:: SOURCE DOCUMENT ::
────────────────

So, um, if you take away some of the spending power from kind of the higher end of the income spectrum, that would take some of the strength we do see in the the consumer.

Ryan, back to you.

So So you sound, you know, generally constructive on on the market, Ryan and told us kind of how you're screening for names.

Can you give us some, uh, a couple of names?

Ryan, that would be, you know, just kind of representative holdings in the fund right now.

Absolutely.

Um, so in in the Hennessy Cornerstone MidCap 30 fund.

We look for companies that are, um that that, uh, are trading at a good valuation, uh, for companies that have some momentum behind them and companies that have earnings growth.

So the interesting part about this portfolio is that you'll find names that probably aren't talked about a lot and probably aren't in a whole lot of other portfolios, either.

We own Gap, Abercrombie and Fitch.

And guess, uh, we we purchased all those last October.

Um, Abercrombie, for instance, is up 100 and 50% since that time.

Uh, these are companies that were out of favour.

Uh, they were trading at fine valuations when we look at them.

Uh, but they had turned a corner and then they because of various reasons number one, the consumer stayed strong.

Uh, the holiday season was excellent.

Uh, they've done very well.

We've also owned or we own right now, a couple of other names that, um, they are HV AC system companies.

They they provide heating and cooling, uh, Modine manufacturing as well as comfort systems.

Both those companies again fit our criteria.

We added them to the fund, and they done pretty Well, so you know, this fund is an interesting fund in that we're not buying the same kind of names that you might talk about or see a lot, but they're at good value as far as we see them.

And, um, so far this year, it's worked out pretty well, And, uh, I'm curious, you know, because we talk about a lot of these names.

Maybe that are being affected by higher for longer interest rates.

Is that a Is that a risk when you're talking about especially something like H Vac, which maybe people are financing in some cases, right, I Is that a risk?

────────────────

:: DATA FOR ANALYSIS ::
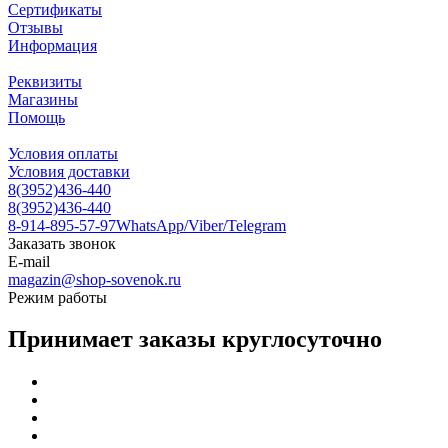
Сертификаты
Отзывы
Информация
Реквизиты
Магазины
Помощь
Условия оплаты
Условия доставки
8(3952)436-440
8(3952)436-440
8-914-895-57-97
WhatsApp/Viber/Telegram
Заказать звонок
E-mail
magazin@shop-sovenok.ru
Режим работы
Принимает заказы круглосуточно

────────────────

:: TASK PROMPT ::
Pick up the interview transcript about the Hennessy Cornerstone MidCap 30 fund where it stops, and continue it from after its last sentence.

:: OUTPUT ::
It it it can be a risk for for in particular for these H vac companies.

Interestingly, I think they're actually a tertiary type play on the A. I, uh, on what's going on in a I we have the A i companies.

We have the, uh um uh, you know, the the hardware and the networking companies that are also benefiting from the A I boom.

And then you have interestingly building companies and H vac systems that are benefiting as well.

So there's some that going on.

Um, but as far as overall interest rate risk in the portfolio.

We don't really have as much, um, of exposure to that.

We don't really have many financials.

Um, you know, utilities that are more cyclical, we don't really own those as much, so they don't really kind of make it into the portfolio in general.

So this is more of an idiosyncratic type portfolio, and you're not gonna see a lot of those macro trends affecting the individual companies quite as much.

And as we're talking about interest rates, Michael, I want to close it out with you and ask what you think is going to happen this year with rates.

Sure.

So we are looking for the Fed to cut this year.

Importantly, we don't see them really being able to do so until December.

Partly that's because of the election, but also thinking about what happened with the last EP I report.

While April was a step in the right direction, it doesn't provide that confidence that we're on a sustainable path.

Lower.

Um, so we really need to see that trend continue and and see prints that are closer to 2/10 or even 1/10 on a month over month basis.

Um, that would allow the Fed then to start their cutting process.

All right, Michael Ryan.

Thank you, guys.

Both for joining the show today.

Appreciate it.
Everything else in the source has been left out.